I would also say Solidarity’s non-violent approach was based on experiences from WWII and the Warsaw Uprising in 1944, when Polish elites were killed. The leaders of the opposition in the 70s and 80s did not want to sacrifice the lives of young Poles who represented the next generation. They were keenly aware of the huge cost of an armed conflict.
B.T.: In what ways did Poles adapt and manage to exist under the communist regime in a way that kept hope and national identity alive?
P.G.S.: They tried to be faithful to their traditions and habits. They knew that outside their homes they could not speak openly about the Katyń crime, Soviet atrocities, and cooperation between the USSR and the III Reich, as these issues were forbidden and not reported in the regime’s mass media. The history of Poland was transmitted to young generations during family meetings. The Catholic Church in Poland played a very important role in maintaining the national identity. In the 1970s and 80s, the Polish opposition was involved in many historic and patriotic events to preserve national heritage.
B.T.: What examples from Poland’s history during this period and transition processes can be shared with countries experiencing conflict or going through a similar transition?

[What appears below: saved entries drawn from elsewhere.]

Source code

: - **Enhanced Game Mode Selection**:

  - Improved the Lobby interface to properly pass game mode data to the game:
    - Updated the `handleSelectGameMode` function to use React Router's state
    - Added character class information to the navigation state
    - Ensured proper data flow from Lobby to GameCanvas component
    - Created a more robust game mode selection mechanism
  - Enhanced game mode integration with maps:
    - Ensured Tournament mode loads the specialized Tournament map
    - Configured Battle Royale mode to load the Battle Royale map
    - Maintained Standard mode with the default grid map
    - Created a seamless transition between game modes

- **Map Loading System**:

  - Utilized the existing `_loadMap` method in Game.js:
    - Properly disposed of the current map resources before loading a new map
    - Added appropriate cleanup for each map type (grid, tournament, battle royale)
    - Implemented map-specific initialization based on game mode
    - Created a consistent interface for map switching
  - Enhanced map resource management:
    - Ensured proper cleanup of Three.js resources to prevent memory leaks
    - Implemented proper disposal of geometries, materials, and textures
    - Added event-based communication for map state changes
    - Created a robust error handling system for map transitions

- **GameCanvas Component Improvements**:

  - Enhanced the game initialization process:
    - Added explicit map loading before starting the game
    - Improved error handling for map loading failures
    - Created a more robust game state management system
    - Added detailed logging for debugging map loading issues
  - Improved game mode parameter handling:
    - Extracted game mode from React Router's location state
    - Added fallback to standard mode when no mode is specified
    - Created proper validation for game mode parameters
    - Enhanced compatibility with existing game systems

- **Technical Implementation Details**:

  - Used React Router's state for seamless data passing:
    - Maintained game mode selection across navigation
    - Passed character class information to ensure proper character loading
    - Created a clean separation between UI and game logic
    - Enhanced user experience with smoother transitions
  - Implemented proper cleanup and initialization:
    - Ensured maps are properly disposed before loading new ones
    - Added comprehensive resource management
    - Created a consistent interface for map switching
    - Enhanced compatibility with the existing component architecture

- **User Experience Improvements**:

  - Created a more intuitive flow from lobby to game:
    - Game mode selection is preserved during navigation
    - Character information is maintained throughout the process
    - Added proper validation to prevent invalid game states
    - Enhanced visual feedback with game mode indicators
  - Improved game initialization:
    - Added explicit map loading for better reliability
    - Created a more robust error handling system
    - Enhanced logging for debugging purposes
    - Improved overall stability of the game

P.G.S.: Some people say that the Round Table talks in 1989 were a mistake and that the opposition should have broken the agreements and quickly removed the Communists from power. Others perceive the Round Table as a conspiracy, in which some carefully selected opposition members, together with Polish United Worker’s Party leaders, established new political rules which guaranteed impunity for communist crimes. These people, some former opposition activists and victims of the regime’s repressions, often say that today’s Poland is not the country they fought for.
I look at the transition period more broadly. When enemies agree to sit at the table, push away anger and desire for revenge, they find a way to compromise. Experiences with dialogue, conversation, peaceful meetings, in my opinion, are worth sharing. But to achieve these goals we have to have two sides willing to cooperate and keep their promises. The Polish experience of the peaceful transition should be shared and used as a successful path for other countries at the crossroads between authoritarian rule and democracy. Two years ago, IPN went to North Africa after the Arab Spring to present the Polish experience from the transition period. The Polish Ministry of Foreign Affairs and the President’s office also organized many events on the difficulties and problems faced during the initial period of building democracy, such as judicial and legislative changes.
B.T.: You said that the 50 years of communist rule had a happy ending – a peaceful transition to democracy. How optimistic are you about Poland’s future?
P.G.S.: I am an optimist but Poland still suffers from many negative effects of 50 years under communist rule. We have made great progress, though, by joining the EU and NATO. The current political situation on Poland’s eastern borders, however, is disconcerting. Russian aggression against Ukraine includes attempts to revise the history of the twentieth century. The future is still largely unpredictable.